Team executives sent out an email informing all full-time employees that a round of layoffs is “inevitable and will happen in the near future,” according to The Athletic.
Buyouts are being offered to many employees who do not work in baseball operations, as most baseball officials are under contract and not eligible.
The Phillies previously offered full-time employees a $10,000 lump-sum payment, as well as one week’s pay for every year of employment and subsidized health-care benefits. The lump-sum payment has now been increased to $1,000 for each year of employment — ranging from $10,000-$30,000.
The severance for laid-off workers is one week’s pay for every year of employment and a payment between $1,250-$5,000 depending on one’s salary.
“The economic climate is unprecedented and the past losses, coupled with significant projected losses in the future, make this approach unavoidable,” team president Andy MacPhail and executive vice president Dave Buck wrote in an email to full-time employees. “You should be aware that while other clubs have already unilaterally reduced their workforces by a significant percentage, the Phillies have undertaken a more generous approach with the voluntary separation offer as the first step.”
“It is important for you to understand that we will not be increasing the voluntary separation offer again, and we will not be negotiating with individual employees,” the email continued.
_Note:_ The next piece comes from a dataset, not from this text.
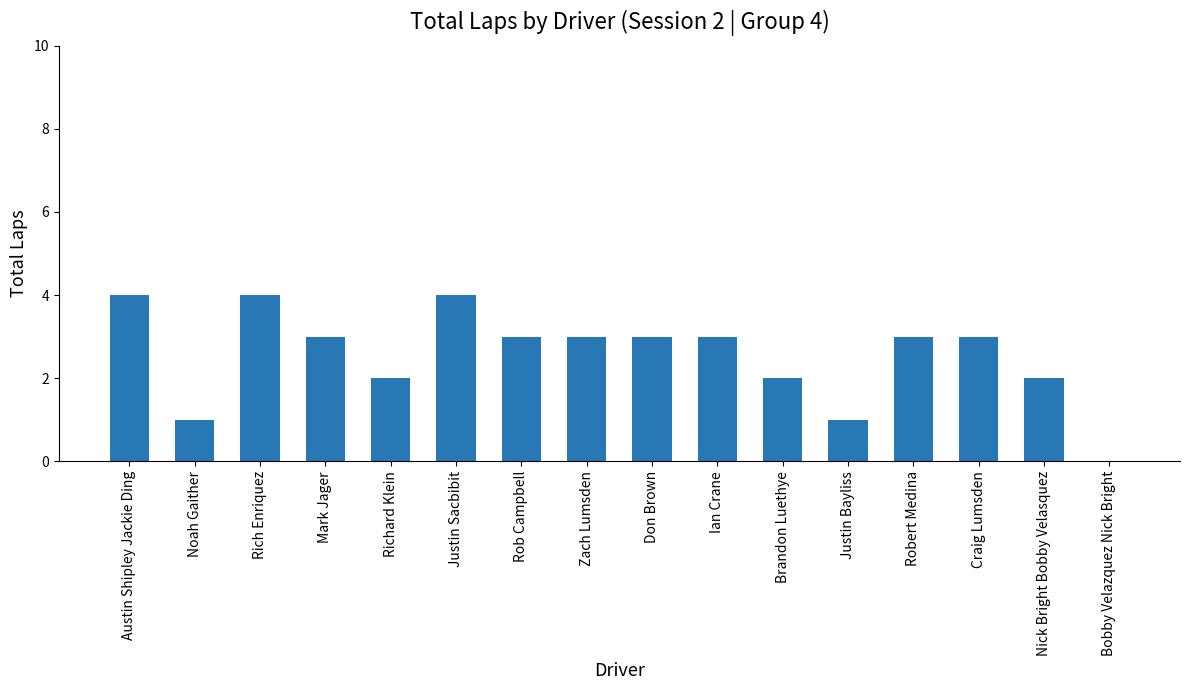

What is the maximum value shown in the chart?

4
Staffing in player development, scouting, and research and development could see cutbacks as soon as November once contracts terminate at the end of October.
The Athletic previously reported that the organization had begun offering buyouts to full-time employees earlier this month.
It’s unclear right now how many jobs will be cut, as the team employs roughly 500 full-time workers. The Phillies were required by law to give employees a 45-day notice of potential layoffs, which the organization pledged it would not impose before the end of October.
Many full-time employees volunteered to serve as security guards at the ballpark this season while their normal job responsibilities were put on hold.
The Phillies will not be alone in implementing cutbacks to its workforce, as MLB teams have not been spared from the financial impact of the COVID-19 pandemic. The layoffs will come on the heels of a 2020 season where no fans were permitted at ballparks for games.
With no fans coming through the ticket gates at Citizens Bank Park, the Phillies have lost more than $145 million this year.
Managing partner John Middleton and the Buck Family infused $100 million of their own money earlier this year to keep the organization afloat amid the public health crisis.
Unless widespread distribution of a COVID-19 vaccine takes place ahead of the 2021 season, the Phillies are projecting a similar financial outlook for next year. It could result in promotional giveaways being cut back or eliminated if a limited number of fans can attend games next season.
The organization is also coming off a season in which it had the largest payroll in team history at $208 million. The team has several key players who can become free agents this offseason, including catcher J.T. Realmuto and shortstop Didi Gregorius.